Communication Strategy
In order for the DOMQP to ensure that multiple quality requirements are met by all divisions, we have established a robust communication strategy with the goal of clear, concise, and relevant information-sharing with physicians and staff. We engage physicians through direct meetings, regular emails, and data reporting. The purpose of our outreach to the division faculty is threefold: (1) to educate physicians about hospital-wide programs, (2) to orient them to specific action items required for success, and (3) to funnel questions back to project leaders to ensure that the feedback of clinicians was incorporated into hospital wide quality initiatives. Our first challenge is to provide context for physicians about the project, be it based on accreditation, credentialing or a federal mandate. We work with the hospital project leaders to learn as much as possible about the efforts they are promoting so we can work in concert with them to highlight key messages to physicians.
Next, we establish a schedule to present at each clinical specialty faculty meeting on a regular basis (semi-annually to quarterly). At these meetings we present an overall picture of the key initiatives relevant to the division, identify milestones, offer clear timelines and prioritization of these projects, and narrow the focus of work to a few bulleted action items for all levels of the clinic staff to incorporate into its workflow. We then listen to questions and concerns and bring these back to the initiative leaders so that systematic changes can be made. Answers and updates are communicated back to the divisions, thus closing the communication loop. We interface with practice managers and clinical support staff to identify opportunities for them to support physicians in meeting initiative requirements [21,22].
In addition to presenting at faculty meetings, we present updates to departmental and hospital leadership, including vice chairs and division chiefs. These meetings include high-level data on performance as well as an opportunity to discuss the challenges we identified through our discussions with individual specialties. These forums are a good place to discuss overarching process issues or to disseminate answers to previous questions.
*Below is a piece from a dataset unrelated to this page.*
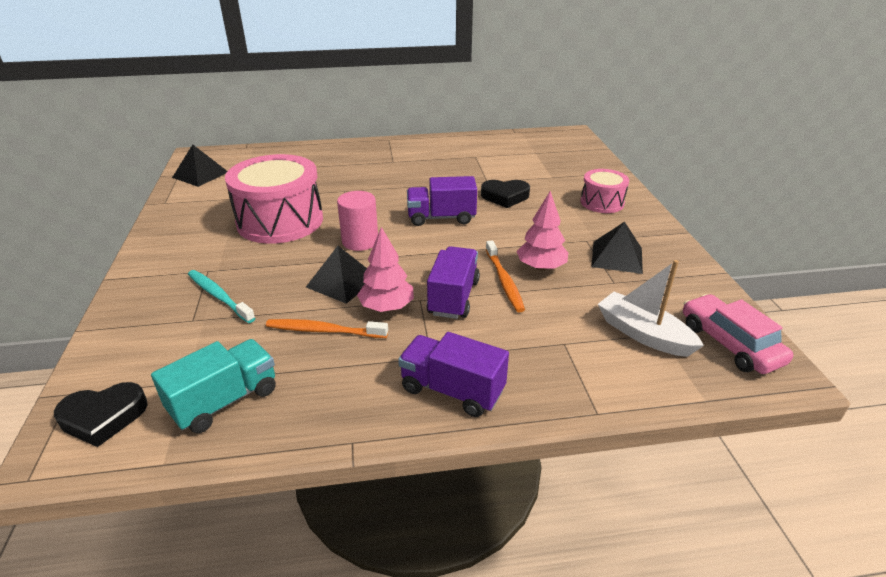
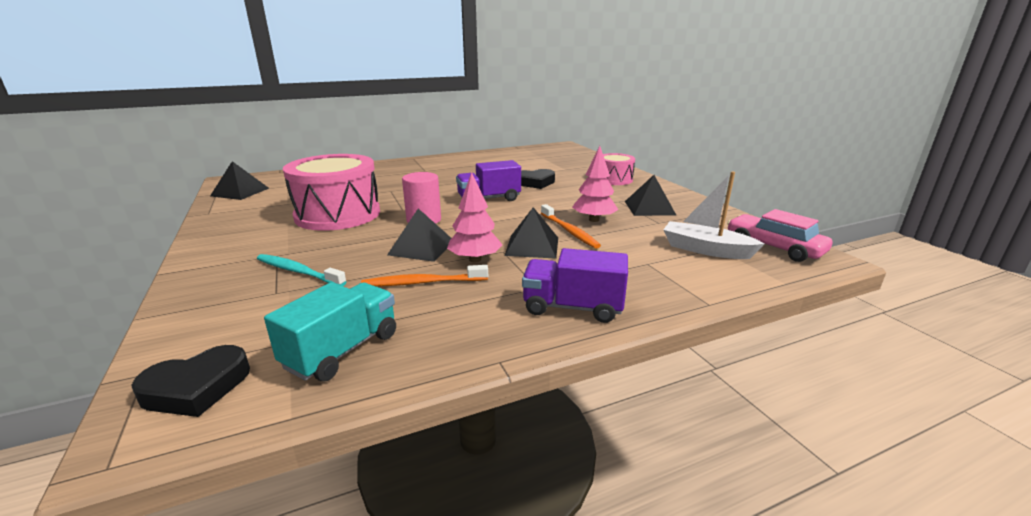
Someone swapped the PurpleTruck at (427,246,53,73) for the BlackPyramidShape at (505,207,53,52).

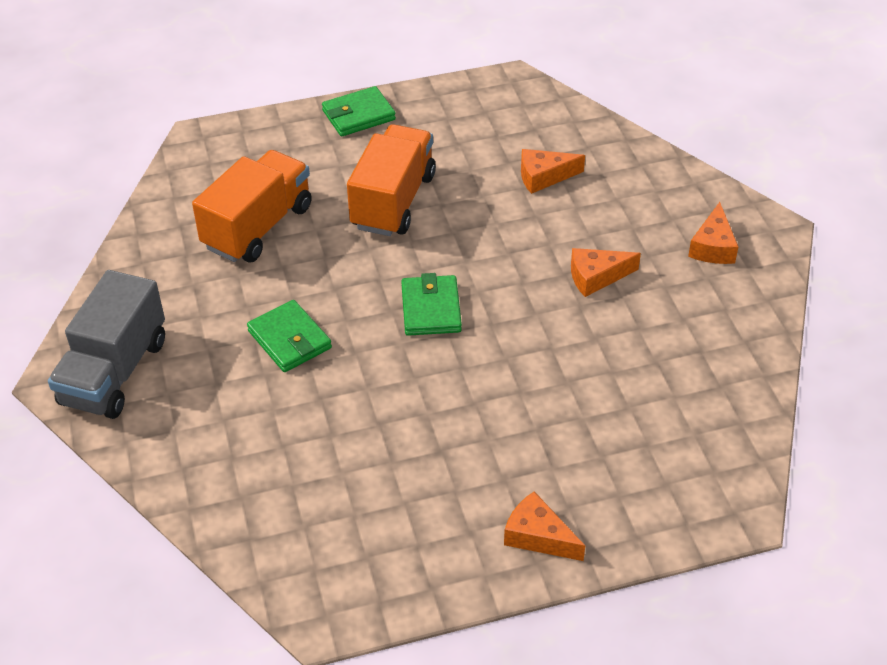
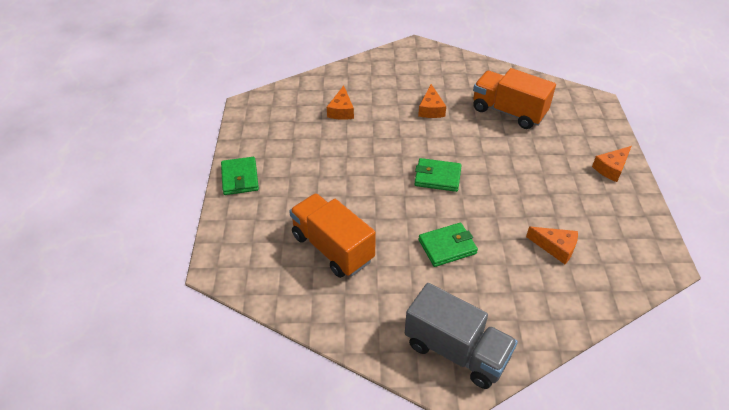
Someone carried the OrangeTruck from (347,124,89,112) to (473,68,83,61).
Someone carried the OrangeCheeseWedge from (688,202,50,62) to (526,226,52,38).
An important part of our communication plan involves our comprehensive monthly emails. For each initiative, we receive department level data on a monthly basis from the project leadership. We deconstruct these reports to enable us to evaluate our 13 divisions individually. We show performance at the physician level and highlight general areas where improvement is needed. We send monthly e-mails to division clinical and administrative leadership to apprise them of their division’s performance and inform them of areas that require concentrated effort. Depending on the initiative, we present data as a snapshot in time or trend over time. From 2012–2017 the DOMQP has helped to bridge the gap between large-scale rollouts of the new initiatives and the vast number of DOM physicians who required more specific education and tools to meet these new requirements.